** LISTED RECORDS follows **
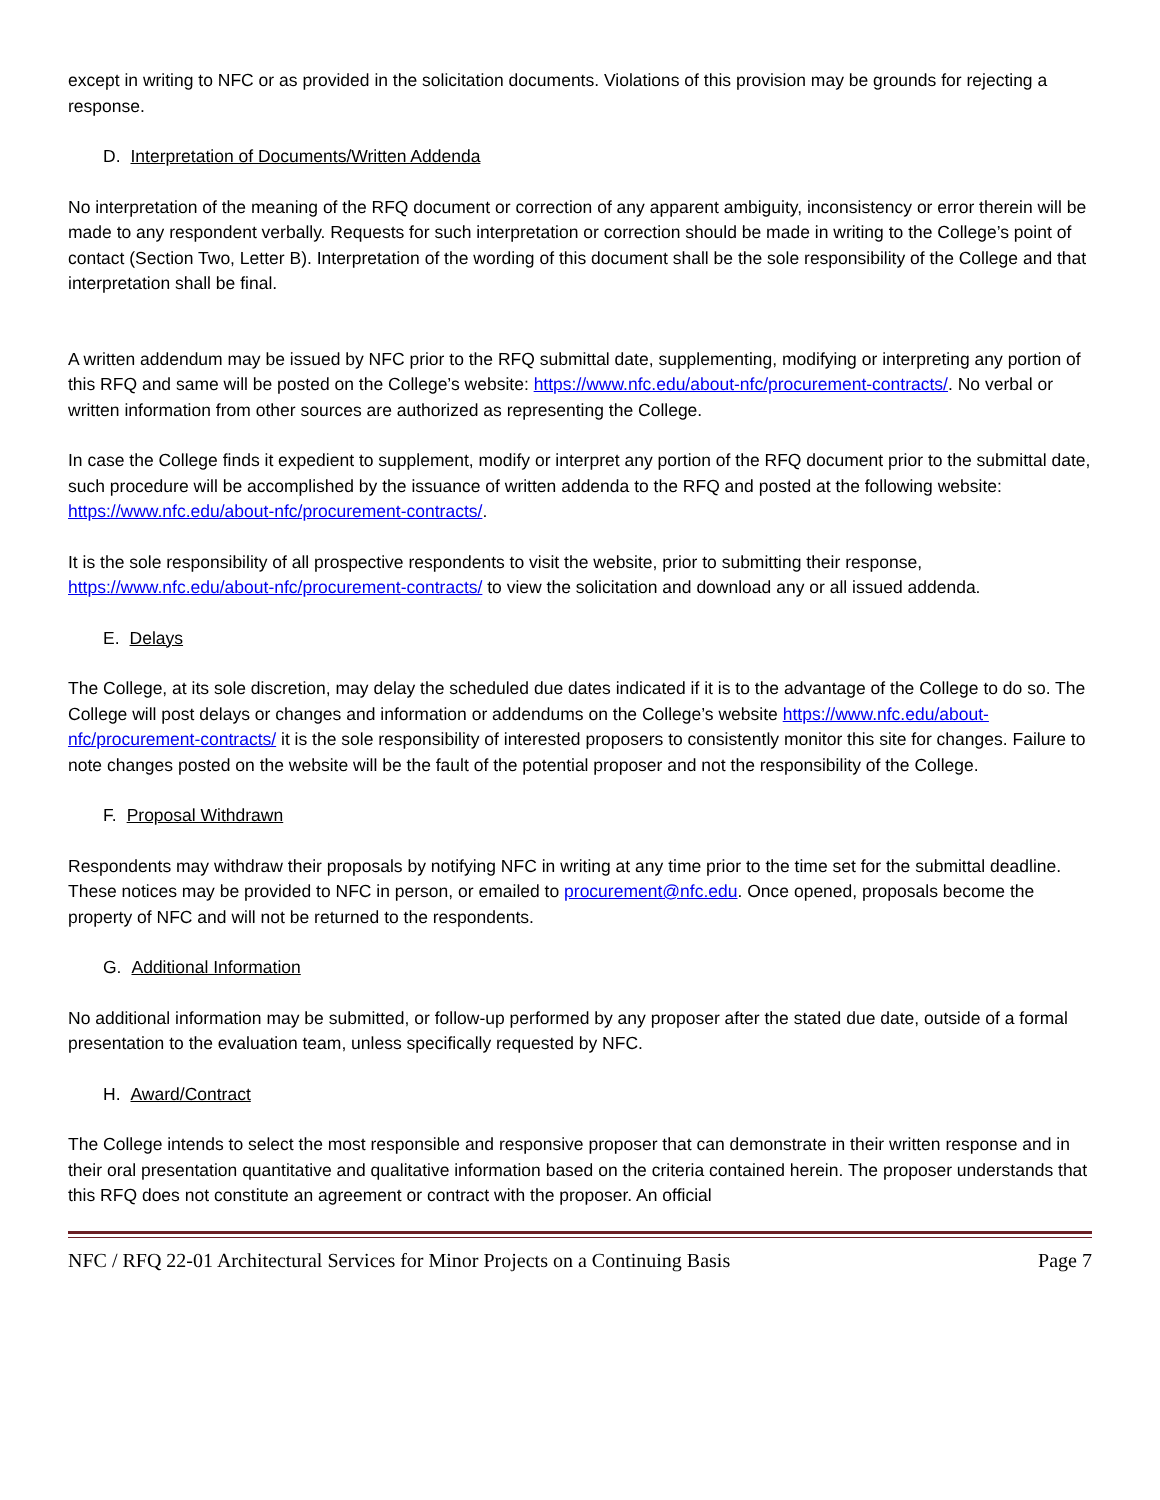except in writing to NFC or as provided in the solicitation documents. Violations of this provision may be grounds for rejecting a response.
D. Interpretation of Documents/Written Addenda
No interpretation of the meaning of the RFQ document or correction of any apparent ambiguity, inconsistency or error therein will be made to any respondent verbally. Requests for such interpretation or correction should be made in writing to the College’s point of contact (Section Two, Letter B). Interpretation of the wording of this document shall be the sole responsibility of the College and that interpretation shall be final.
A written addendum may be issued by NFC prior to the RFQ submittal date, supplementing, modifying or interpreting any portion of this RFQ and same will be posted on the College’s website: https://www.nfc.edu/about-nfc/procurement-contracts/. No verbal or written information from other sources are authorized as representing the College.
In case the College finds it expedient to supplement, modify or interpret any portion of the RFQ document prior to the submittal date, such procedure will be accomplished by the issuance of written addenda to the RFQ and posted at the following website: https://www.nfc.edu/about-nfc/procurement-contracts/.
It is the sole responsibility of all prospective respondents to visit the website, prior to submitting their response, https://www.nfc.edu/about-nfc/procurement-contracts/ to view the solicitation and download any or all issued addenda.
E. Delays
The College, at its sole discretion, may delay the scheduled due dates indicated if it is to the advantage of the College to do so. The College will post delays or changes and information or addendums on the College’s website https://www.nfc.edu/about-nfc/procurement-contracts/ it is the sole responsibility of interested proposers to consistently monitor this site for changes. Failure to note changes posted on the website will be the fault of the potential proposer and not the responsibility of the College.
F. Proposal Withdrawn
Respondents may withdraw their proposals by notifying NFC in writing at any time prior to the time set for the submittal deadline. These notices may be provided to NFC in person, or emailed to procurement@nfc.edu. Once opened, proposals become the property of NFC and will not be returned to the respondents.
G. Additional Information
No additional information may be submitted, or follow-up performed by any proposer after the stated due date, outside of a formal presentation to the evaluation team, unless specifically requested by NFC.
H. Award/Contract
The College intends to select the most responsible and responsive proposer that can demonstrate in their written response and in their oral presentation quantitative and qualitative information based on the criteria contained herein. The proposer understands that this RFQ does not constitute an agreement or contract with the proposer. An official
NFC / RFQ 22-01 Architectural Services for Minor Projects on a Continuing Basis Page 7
** End of LISTED RECORDS **
## AIM OF THE EXERCISE
Repeat the lines above, from the one containing "It is the sole responsibility of all" to the final line, word for word and with nothing else.

## SOLUTION TO THIS TASK
It is the sole responsibility of all prospective respondents to visit the website, prior to submitting their response, https://www.nfc.edu/about-nfc/procurement-contracts/ to view the solicitation and download any or all issued addenda.
E. Delays
The College, at its sole discretion, may delay the scheduled due dates indicated if it is to the advantage of the College to do so. The College will post delays or changes and information or addendums on the College’s website https://www.nfc.edu/about-nfc/procurement-contracts/ it is the sole responsibility of interested proposers to consistently monitor this site for changes. Failure to note changes posted on the website will be the fault of the potential proposer and not the responsibility of the College.
F. Proposal Withdrawn
Respondents may withdraw their proposals by notifying NFC in writing at any time prior to the time set for the submittal deadline. These notices may be provided to NFC in person, or emailed to procurement@nfc.edu. Once opened, proposals become the property of NFC and will not be returned to the respondents.
G. Additional Information
No additional information may be submitted, or follow-up performed by any proposer after the stated due date, outside of a formal presentation to the evaluation team, unless specifically requested by NFC.
H. Award/Contract
The College intends to select the most responsible and responsive proposer that can demonstrate in their written response and in their oral presentation quantitative and qualitative information based on the criteria contained herein. The proposer understands that this RFQ does not constitute an agreement or contract with the proposer. An official
NFC / RFQ 22-01 Architectural Services for Minor Projects on a Continuing Basis Page 7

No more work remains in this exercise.